Но если врагам не удавалось поразить Хизеля, то собственное его ружье било без промаха.
В швабских народных преданиях прославляется необычайная меткость Хизеля, которому не было равных в искусстве стрельбы. Ему ничего не стоило, потехи ради, выбить пулей трубку изо рта ненавистного егеря или погасить свечу под самым носом лесничего, занятого починкой силков. Его рука была так тверда, что ни одна капля воды при выстреле не проливалась из стакана, поставленного на ствол ружья. И долго еще в Швабии хранились свидетельства его меткой стрельбы. В одном трактире показывали игральную карту, простреленную Хизелем; в другом месте указывали на надпись на колокольне с отметиной от его пули; в третьем выставляли напоказ простреленную им пивную кружку.
Триста солдат и стражников потребовалось для того, чтобы арестовать Хизеля. Его окружили в трактире Остерцель, неподалеку от Кауфбойерна. Разбойники отчаянно сопротивлялись, бой продолжался несколько часов. И только после того, как солдаты подожгли дом, Хизель вынужден был сдаться.
На допросах, отвергая обвинения в браконьерстве, он заявлял, что лес и обитающая в нем дичь не могут быть ничьей собственностью.
Казнили его в начале сентября 1771 года в Дилинге-не. Здесь же, еще во время суда, о нем вышла первая книга под названием «Дружеские письма, в которых два приятеля описывают подвиги известного браконьера Матиаса Клостермайера, по кличке Баварский Хизель».

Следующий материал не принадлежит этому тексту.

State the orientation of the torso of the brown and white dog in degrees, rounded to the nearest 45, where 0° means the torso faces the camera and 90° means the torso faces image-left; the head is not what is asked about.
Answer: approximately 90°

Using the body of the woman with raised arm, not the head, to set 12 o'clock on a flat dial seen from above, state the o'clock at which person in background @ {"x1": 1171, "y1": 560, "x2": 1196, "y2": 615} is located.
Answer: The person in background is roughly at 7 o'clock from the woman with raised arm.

Появилось, и не одно, иллюстрированное издание с гравюрами, изображающими подвиги популярного крестьянского бунтаря. И даже придворный баварский поэт вынужден был признать, что нет ни одного дома в деревне и почти ни одного в городе, где бы не висела гравюра с изображением народного героя.

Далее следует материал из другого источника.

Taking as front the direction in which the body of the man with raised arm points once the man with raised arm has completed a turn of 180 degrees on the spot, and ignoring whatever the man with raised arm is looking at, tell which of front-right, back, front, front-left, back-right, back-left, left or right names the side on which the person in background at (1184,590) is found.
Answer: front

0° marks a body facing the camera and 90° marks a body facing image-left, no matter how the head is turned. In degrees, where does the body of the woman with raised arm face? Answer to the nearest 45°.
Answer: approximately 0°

В одной из книг его называли «знаменитейшим партизаном швабских лесов». В другой, изданной в Лейпциге в 1772 году, то есть год спустя после казни разбойника, на основе судебных протоколов излагалась его биография. Автор с сочувствием рассказывал о подвигах покровителя бедняков, защищал его от наветов тех, кто хотел представить Хизеля обыкновенным вором. Нет, восклицал автор книги, чужое добро он захватывал «только как своего рода военную добычу, в открытом бою со своими злейшими врагами».
Не побывала ли в руках у Шиллера биография этого немецкого Робина Гуда? Историк К.Т. Хейге ль, автор исследования «Эссе по новейшей истории», еще в прошлом веке попытался сопоставить шиллеровскую трагедию с этим лубочным жизнеописанием разбойника. По его мнению, как, впрочем, и других, драматург несомненно пользовался биографией Хизеля. Она стала как бы историко-бытовым фоном пьесы. И хотя у Шиллера нигде нет упоминания об этом атамане, как и вообще о знакомстве поэта с «разбойничьим фольклором», влияние его в пьесе несомненно. Его можно усмотреть в детальном описании разбойничьего быта, использовании жаргона «лесных братьев», их песен. Видно это влияние и в знаменитом словесном поединке с патером, посланным магистратом с тем, чтобы уговорить шайку сдаться. «Ступай и скажи досточтимому судилищу, — восклицает атаман, — властному над жизнью и смертью: я не вор, что, столкнувшись с полночным мраком и сном, геройствует на веревочной лестнице». Сцена эта напоминает эпизод из книги о Хизеле, изданной в Лейпциге, когда разбойник ворвался в монастырь и обрушил на монахов гневную отповедь, называя их «фарисеями, лжетолкователями правды, обезьянами божества».
Но, пожалуй, наибольшее сходство с разбойником-мстителем Хизелем и другими, подобными ему, следует искать в образе главного героя трагедии Карла Моора.
Недавно еще беспечный лейпцигский студент Карл Моор становится мятежником, атаманом восьмидесяти молодцов. Отныне — это мститель. Но он не убивает ради грабежа. И если и носит на руке чужие драгоценности, то лишь в память о возмездии сильным мира сего — министру, который всплыл на слезах обобранных сирот; финансовому советнику, который продавал почетные чины и должности тому, кто больше даст, и прогонял от своих дверей скорбящего о родине патриота; гнусному попу, в проповедях своих тоскующему по упадку инквизиции.
Когда же случается ему получать свою долю добычи, то он тотчас же раздает ее сиротам или жертвует на учение талантливым, но бедным юношам. И не знает пощады, когда в руки ему попадает помещик, дерущий шкуру со своих крестьян, бездельник в золотых галунах, криво толкующий законы и серебром отводящий глаза правосудию, богатый граф, выигравший миллионную тяжбу благодаря плутням своего адвоката, или другой какой-нибудь господчик.